Using Google Dataflow i need to read data from Google spanner and write into PubSub as Batch Process, I have more than 100000 records in Spanner , so i need to read those records and publish into PubSub Topic using pubsub batch, 1000 records will be the limit for each iteration of publish.

Please help me on this

2
What's your error? What is your current breaking code? Can you share more detail?guillaume blaquiere
Yes we can write using pubsub io, but I don't want to publish all the records at once, since I may have huge data, so I need to split the data and send as multiple publish requests, I didn't find docs for this, is there any way to do this.wild
I understood that you don't want to publish 100k+ row in one PubSub message. Am I right? If so, do you want to publish row by row into PubSub? or chunk by chunk (about 1000 rows per chunk)?guillaume blaquiere
yes you are right, i want to chunk by 1000 rowswild
Do you have a row number in output of your query? Can you add one?guillaume blaquiere

2 Answers

1
votes

One way to do this is using Using the Dataflow connector

Reading data from Cloud Spanner

To read from Cloud Spanner, apply the SpannerIO.read() transform. Configure the read using the methods in the SpannerIO.Read class. Applying the transform returns a PCollection, where each element in the collection represents an individual row returned by the read operation. You can read from Cloud Spanner with and without a specific SQL query, depending on your desired output.

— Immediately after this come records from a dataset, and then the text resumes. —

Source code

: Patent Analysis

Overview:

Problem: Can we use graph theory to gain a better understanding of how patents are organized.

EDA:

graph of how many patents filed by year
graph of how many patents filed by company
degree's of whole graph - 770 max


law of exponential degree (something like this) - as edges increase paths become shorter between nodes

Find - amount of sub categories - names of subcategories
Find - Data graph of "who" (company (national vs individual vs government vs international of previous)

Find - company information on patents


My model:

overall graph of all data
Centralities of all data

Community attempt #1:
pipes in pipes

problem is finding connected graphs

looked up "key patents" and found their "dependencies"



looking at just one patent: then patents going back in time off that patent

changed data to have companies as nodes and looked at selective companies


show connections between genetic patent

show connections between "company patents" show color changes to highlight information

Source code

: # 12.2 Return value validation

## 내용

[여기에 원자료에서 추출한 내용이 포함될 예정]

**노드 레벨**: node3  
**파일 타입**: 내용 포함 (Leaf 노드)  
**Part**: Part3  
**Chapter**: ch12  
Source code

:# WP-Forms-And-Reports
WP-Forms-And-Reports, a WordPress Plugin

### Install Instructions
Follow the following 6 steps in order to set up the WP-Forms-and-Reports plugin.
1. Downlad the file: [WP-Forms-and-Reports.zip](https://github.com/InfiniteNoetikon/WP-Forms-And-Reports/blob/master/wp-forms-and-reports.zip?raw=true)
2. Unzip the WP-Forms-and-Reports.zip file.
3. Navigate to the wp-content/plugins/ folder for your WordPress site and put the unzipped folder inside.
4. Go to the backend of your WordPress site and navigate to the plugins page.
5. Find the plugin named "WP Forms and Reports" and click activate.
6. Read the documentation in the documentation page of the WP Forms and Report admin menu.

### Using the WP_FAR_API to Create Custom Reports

Applying the SpannerIO.read() transform returns a consistent view of data by performing a strong read. Unless you specify otherwise, the result of the read is snapshotted at the time that you started the read. See reads for more information about the different types of reads Cloud Spanner can perform.

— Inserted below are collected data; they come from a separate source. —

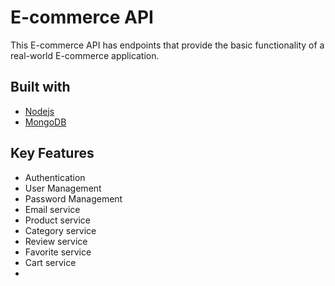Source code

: <h1>E-commerce API</h1>
<div>This E-commerce API has endpoints that provide the basic functionality of a real-world E-commerce application.</div>

<h2>Built with</h2> 
<ul>
  <li> <a href="https://nodejs.org/en" target="_blank">Nodejs</a> </li>
  <li> <a href="https://www.mongodb.com/" target="_blank">MongoDB</a> </li>
</ul>

<h2>Key Features</h2>
<ul>
  <li> Authentication </li>
  <li> User Management </li>
  <li> Password Management </li>
  <li> Email service</li>
  <li> Product service </li>
  <li> Category service</li>
  <li> Review service </li>
  <li> Favorite service </li>
  <li> Cart service</li>
  <li></li>
</ul>

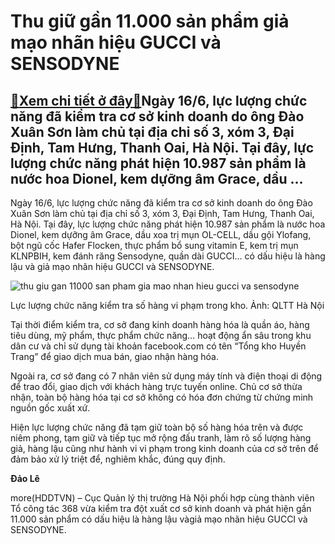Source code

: Thu giữ gần 11.000 sản phẩm giả mạo nhãn hiệu GUCCI và SENSODYNE
================================================================

[:gift:Xem chi tiết ở đây:gift:](https://hddtvn.com/thu-giu-gan-11-000-san-pham-gia-mao-nhan-hieu-gucci-va-sensodyne/)Ngày 16/6, lực lượng chức năng đã kiểm tra cơ sở kinh doanh do ông Đào Xuân Sơn làm chủ tại địa chỉ số 3, xóm 3, Đại Định, Tam Hưng, Thanh Oai, Hà Nội. Tại đây, lực lượng chức năng phát hiện 10.987 sản phẩm là nước hoa Dionel, kem dựỡng âm Grace, dầu …
------------------------------------------------------------------------------------------------------------------------------------------------------------------------------------------------------------------------------------------------------------


Ngày 16/6, lực lượng chức năng đã kiểm tra cơ sở kinh doanh do ông Đào Xuân Sơn làm chủ tại địa chỉ số 3, xóm 3, Đại Định, Tam Hưng, Thanh Oai, Hà Nội. Tại đây, lực lượng chức năng phát hiện 10.987 sản phẩm là nước hoa Dionel, kem dựỡng âm Grace, dầu xoa trị mụn OL-CELL, dầu gội Ylofang, bột ngũ cốc Hafer Flocken, thực phẩm bổ sung vitamin E, kem trị mụn KLNPBIH, kem đánh răng Sensodyne, quần dài GUCCI… có dấu hiệu là hàng lậu và giả mạo nhãn hiệu GUCCI và SENSODYNE.





![thu giu gan 11000 san pham gia mao nhan hieu gucci va sensodyne](https://haiquanonline.com.vn/stores/news_dataimages/nubt/062020/17/16/in_article/2434_e7ca2b56957a6824316b.jpg?rt=20200617170438 "Thu giữ gần 11.000 sản phẩm giả mạo nhãn hiệu GUCCI và SENSODYNE")


Lực lượng chức năng kiểm tra số hàng vi phạm trong kho. Ảnh: QLTT Hà Nội



Tại thời điểm kiểm tra, cơ sở đang kinh doanh hàng hóa là quần áo, hàng tiêu dùng, mỹ phẩm, thực phẩm chức năng… hoạt động ẩn sâu trong khu dân cư và chỉ sử dụng tài khoản facebook.com có tên “Tổng kho Huyền Trang” để giao dịch mua bán, giao nhận hàng hóa.


Ngoài ra, cơ sở đang có 7 nhân viên sử dụng máy tính và điện thoại di động để trao đổi, giao dịch với khách hàng trực tuyến online. Chủ cơ sở thừa nhận, toàn bộ hàng hóa tại cơ sở không có hóa đơn chứng từ chứng minh nguồn gốc xuất xứ.


Hiện lực lượng chức năng đã tạm giữ toàn bộ số hàng hóa trên và được niêm phong, tạm giữ và tiếp tục mở rộng đấu tranh, làm rõ số lượng hàng giả, hàng lậu cũng như hành vi vi phạm trong kinh doanh của cơ sở trên để đảm bảo xử lý triệt để, nghiêm khắc, đúng quy định.




**Đảo Lê**



more(HDDTVN) – Cục Quản lý thị trường Hà Nội phối hợp cùng thành viên Tổ công tác 368 vừa kiểm tra đột xuất cơ sở kinh doanh và phát hiện gần 11.000 sản phẩm có dấu hiệu là hàng lậu vàgiả mạo nhãn hiệu GUCCI và SENSODYNE.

see: https://cloud.google.com/spanner/docs/dataflow-connector

This thread seems to explain how to write from DataFlow to PubSub: Publish messages to Pubsub topic in Dataflow

0
votes

I would like to understand the exact use case and what you are trying to accomplish with this.

You could use the below for reading from Spanner and batching at pub sub publishing level. It batches pubsub messages while publishing. (Here 1 row gets published as one pubsub message)

Pipeline Process

  CustomPipelineOptions options = PipelineOptionsFactory.fromArgs(pipelineArgs).as(CustomPipelineOptions.class);

Pipeline pipeline = Pipeline.create(options);

SpannerConfig spannerConfig = SpannerConfig.create()
    .withDatabaseId(options.getSpannerDatabaseId())
    .withProjectId(options.getSpannerProjectId())
    .withInstanceId(options.getSpannerInstanceId());

pipeline.apply(SpannerIO.read()
    .withTable("TestTable")
    .withSpannerConfig(spannerConfig)
    .withColumns(Arrays.asList("TestColumn")))
    .apply( ParDo.of(new StructToPubSubConverter()))
    .apply(PubsubIO.writeMessages()
        .to(options.getPubsubWriteTopic())
        .withMaxBatchSize(1000)); // Batch Size


pipeline.run();

Spanner to PubSub Converter

public static class StructToPubSubConverter extends DoFn<Struct, PubsubMessage> {

@ProcessElement
public void processElement(ProcessContext context, OutputReceiver<PubsubMessage> out){
  Struct struct =context.element();
  String testColumn = struct.getString(0);
  context.output(new PubsubMessage(testColumn.getBytes(),new HashMap<>()));
}

}

Not sure, if this addresses your problem but should provide a fair idea. Sharing more details will be helpful.